The problem with MLB choosing not to come to a closed-door agreement with A-Rod regarding a suspension that both they and he could live with is that there’s always the potential of a federal lawsuit turning baseball’s heavy-handedness and dictatorial edicts back on itself as happened with collusion and the reserve clause. Both times baseball thought they’d win easily. Both times they lost badly. Both times it cost them an exponentially greater amount of money than if they’d just decided to treat the players as partners rather than a beaten down society of hindrances to furthering their own ends.

---

§ Actions to take
1. Answer these about the passage on MLB and A-Rod:
(a) Which two earlier matters does the passage name as cases where a federal lawsuit turned baseball's edicts back on itself?
(b) What did baseball think would happen both times?
(c) According to the passage, how did baseball treat the players instead of as partners?
2. Carry on the passage on MLB and A-Rod, picking up after its final sentence.

§ Raw data
---

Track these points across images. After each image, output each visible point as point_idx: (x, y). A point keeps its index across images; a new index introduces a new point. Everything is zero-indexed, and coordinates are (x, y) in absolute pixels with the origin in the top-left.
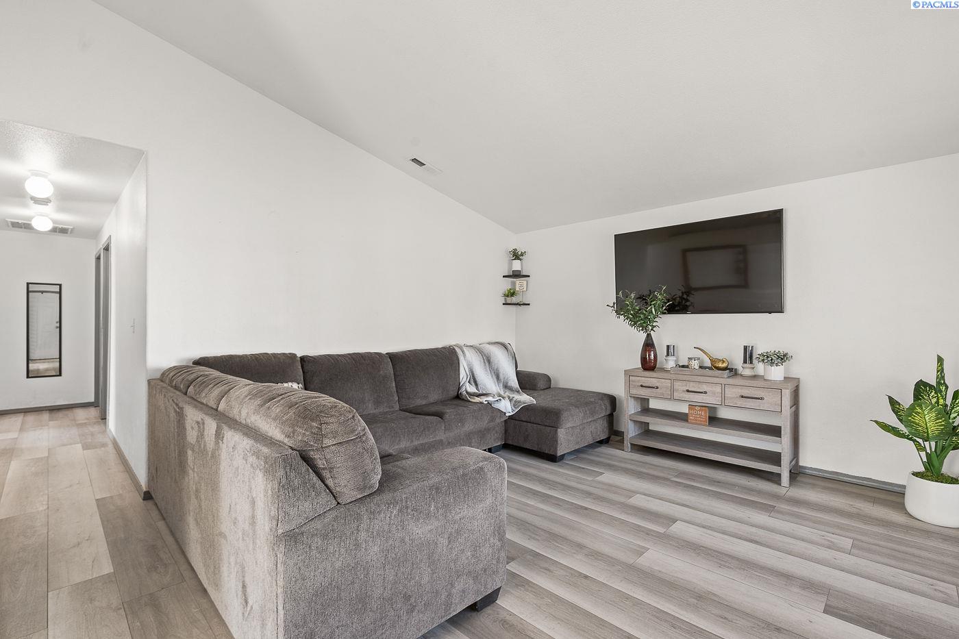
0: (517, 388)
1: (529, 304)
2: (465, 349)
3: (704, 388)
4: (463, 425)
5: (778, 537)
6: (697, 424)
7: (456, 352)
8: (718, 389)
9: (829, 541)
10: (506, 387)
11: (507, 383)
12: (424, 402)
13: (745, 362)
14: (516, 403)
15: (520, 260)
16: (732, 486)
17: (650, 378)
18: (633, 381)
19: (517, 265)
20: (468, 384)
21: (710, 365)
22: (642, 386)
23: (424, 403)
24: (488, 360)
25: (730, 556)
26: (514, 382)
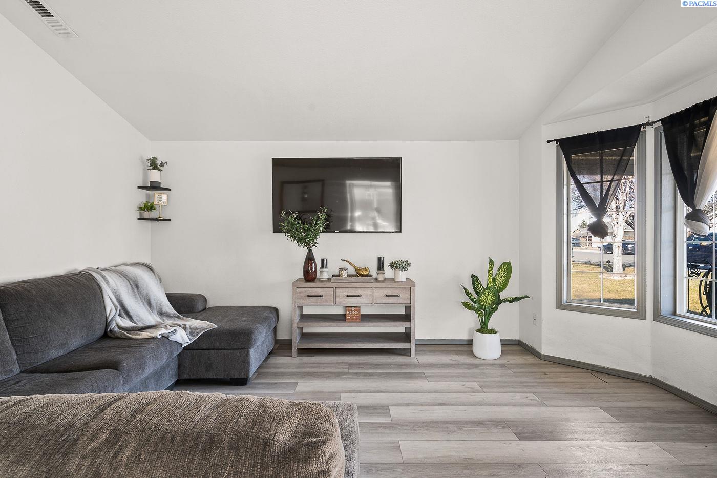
0: (174, 314)
1: (170, 220)
2: (104, 273)
3: (359, 292)
4: (143, 371)
5: (449, 395)
6: (353, 321)
7: (94, 279)
8: (369, 292)
9: (469, 388)
10: (161, 314)
11: (161, 309)
12: (61, 352)
13: (379, 269)
14: (192, 332)
15: (160, 170)
16: (388, 365)
17: (312, 288)
18: (301, 292)
19: (155, 176)
20: (118, 319)
21: (355, 273)
22: (308, 296)
23: (60, 354)
24: (135, 286)
25: (447, 422)
26: (168, 308)
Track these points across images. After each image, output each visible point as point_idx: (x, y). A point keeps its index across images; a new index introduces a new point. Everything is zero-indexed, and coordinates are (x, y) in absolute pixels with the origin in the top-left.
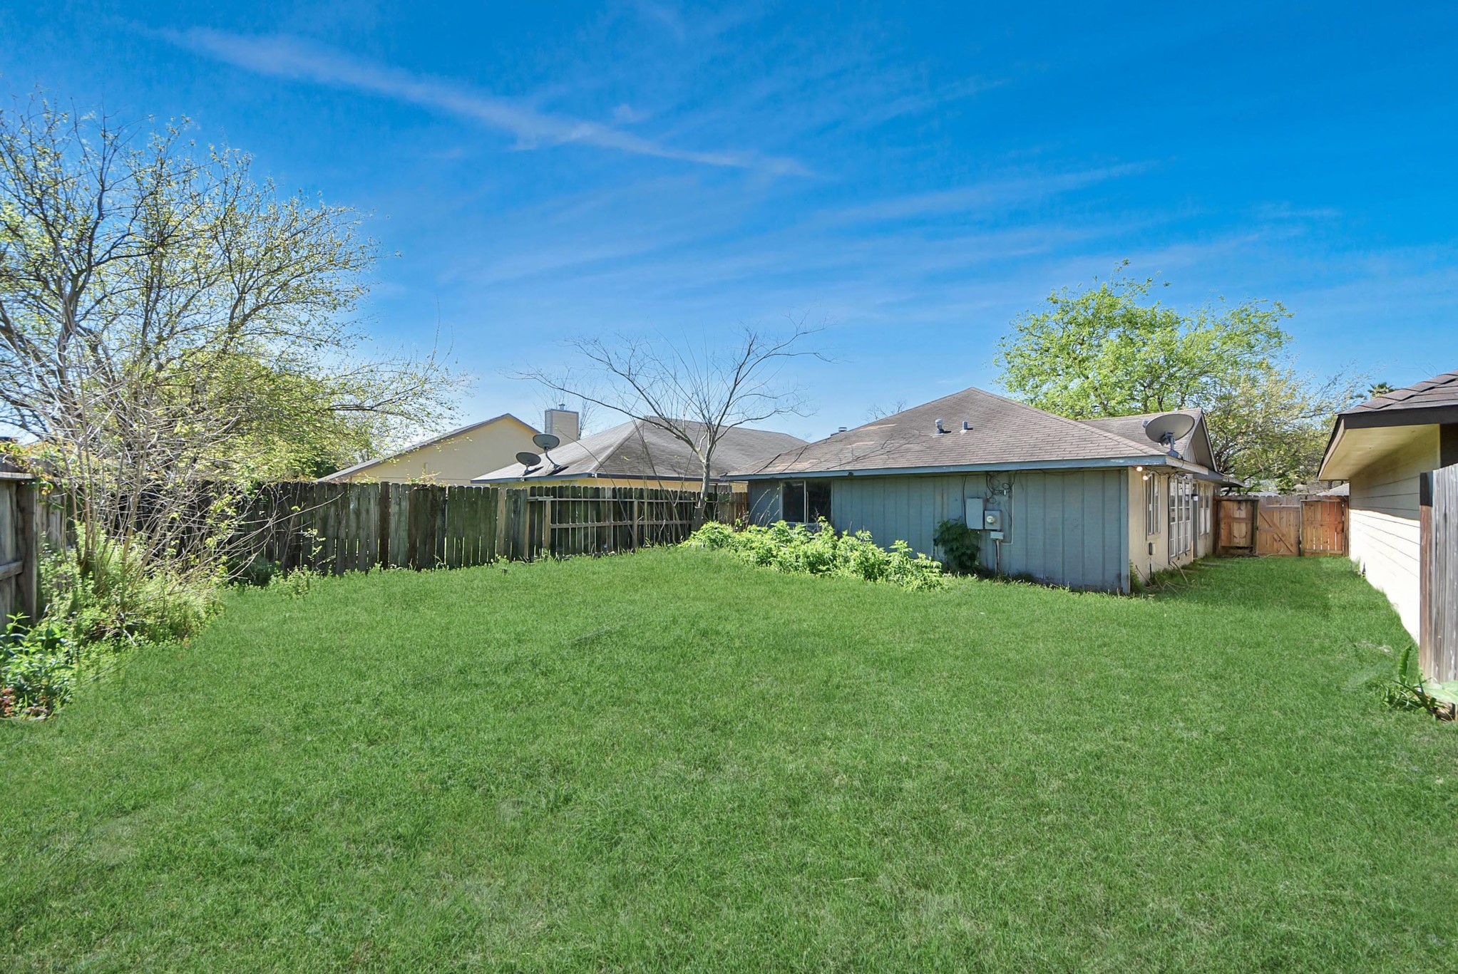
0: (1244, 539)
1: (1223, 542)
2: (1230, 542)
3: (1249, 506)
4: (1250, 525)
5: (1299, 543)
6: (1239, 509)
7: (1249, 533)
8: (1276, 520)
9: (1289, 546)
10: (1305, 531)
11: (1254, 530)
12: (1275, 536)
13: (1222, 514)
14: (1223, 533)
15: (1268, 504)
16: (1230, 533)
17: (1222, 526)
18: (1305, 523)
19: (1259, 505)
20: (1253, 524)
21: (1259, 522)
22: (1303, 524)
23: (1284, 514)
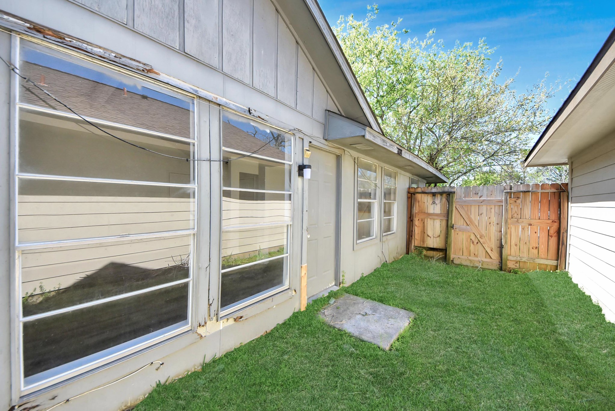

---

§ Exercise responses
1.
(a) Collusion and the reserve clause.
(b) That they would win easily.
(c) As a beaten down society of hindrances to furthering their own ends.

2.
MLB has been notoriously clumsy in using its corporate connections and power in high places to its best advantage as the NFL does. What are they going to do when A-Rod—with nothing left to lose and seeing no logic in backing down now—chooses to toss it to the courts for an injunction allowing him to play in 2014 while the case winds its way through the legal process? Wouldn’t it have been easier to shun the attempts to use A-Rod as the conduit to wash away all baseball’s collective sins? To quash it for the good of everyone who looked the other way while the public was oohing and aahing at the record-breaking power numbers and other byproducts of the drug use? Would A-Rod have taken a 100 game suspension just to get it over with? They’ll never know. From the beginning, they were hell-bent on getting the conviction because they hate A-Rod and want to use him as their fulcrum to leverage the rest of baseball to fall in line; as the case study of what can happen if they take the same road he did.

The A-Rod decision is imminent and we know the result. But this case is far from over. And it’s MLB’s own fault if they lose again.